Gazprom-Vorstand Alexej Miller und SUEK-Präsident Wladimir Raschewski hätten am Donnerstag ein Absichtsprotokoll unterzeichnet. Gazprom werde eine Mehrheit von 50 Prozent plus eine Aktie an dem Gemeinschaftsunternehmen halten. Ziel sei die Umstellung eines Teils der mit Gas betriebenen Kraftwerke auf Kohle, schrieb die Wirtschaftszeitung "Wedomosti". Das eingesparte Gas werde exportiert.

Nach Analystenschätzung beträgt der Börsenwert von SUEK derzeit fünf bis sieben Milliarden Dollar. Größter SUEK-Aktionär ist die auf Zypern eingetragene Firma Donalink mit 99,84 Prozent. Donalink wird von den russischen Unternehmern Andrej Melnitschenko und Sergej Popow kontrolliert. 2006 hatte SUEK 89,7 Millionen Tonnen Kohle gewonnen und 23,7 Millionen Tonnen exportiert. Der Konzern besitzt 77 Kohlebergwerke und hohe Anteile an 27 regionalen Stromproduzenten.

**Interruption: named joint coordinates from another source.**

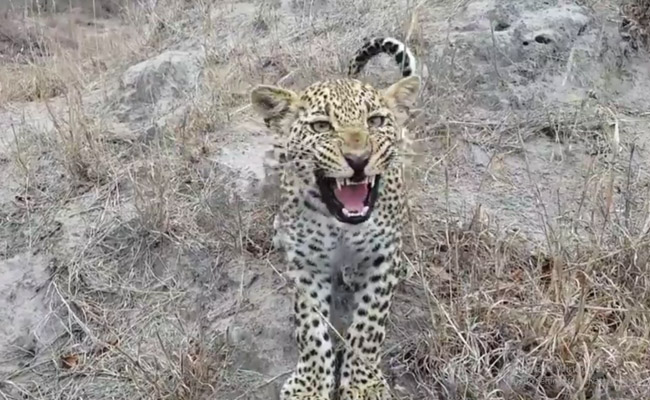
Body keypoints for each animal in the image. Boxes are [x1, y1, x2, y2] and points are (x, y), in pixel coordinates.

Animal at [250, 37, 420, 400]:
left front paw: (363, 383)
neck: (342, 227)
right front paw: (310, 384)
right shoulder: (307, 266)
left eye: (375, 121)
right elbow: (310, 328)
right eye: (321, 126)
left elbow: (369, 325)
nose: (359, 159)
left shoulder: (382, 260)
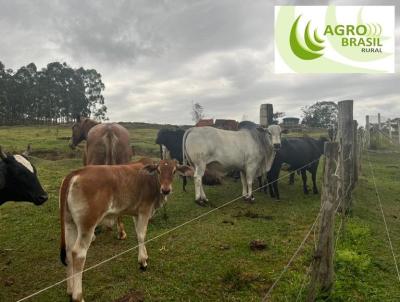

Durch die Zusammenarbeit mit SUEK nähere sich Gazprom dem Ziel, zu einem universellen Energieunternehmen von Weltniveau aufzusteigen, sagte der Vorsitzende des Gazprom-Aufsichtsrates, der russische Vizeregierungschef Dmitri Medwedew. 2005 hatte Gazprom bereits den großen Ölproduzenten Sibneft (jetzt Gazpromneft) geschluckt. Raschewski rechnet mit einem starken Synergieeffekt durch die Fusion. Russland habe nach den USA die zweitgrößten Vorräte an Braunkohle. Die Förderung könne um ein Mehrfaches gesteigert werden, sagte der SUEK-Chef.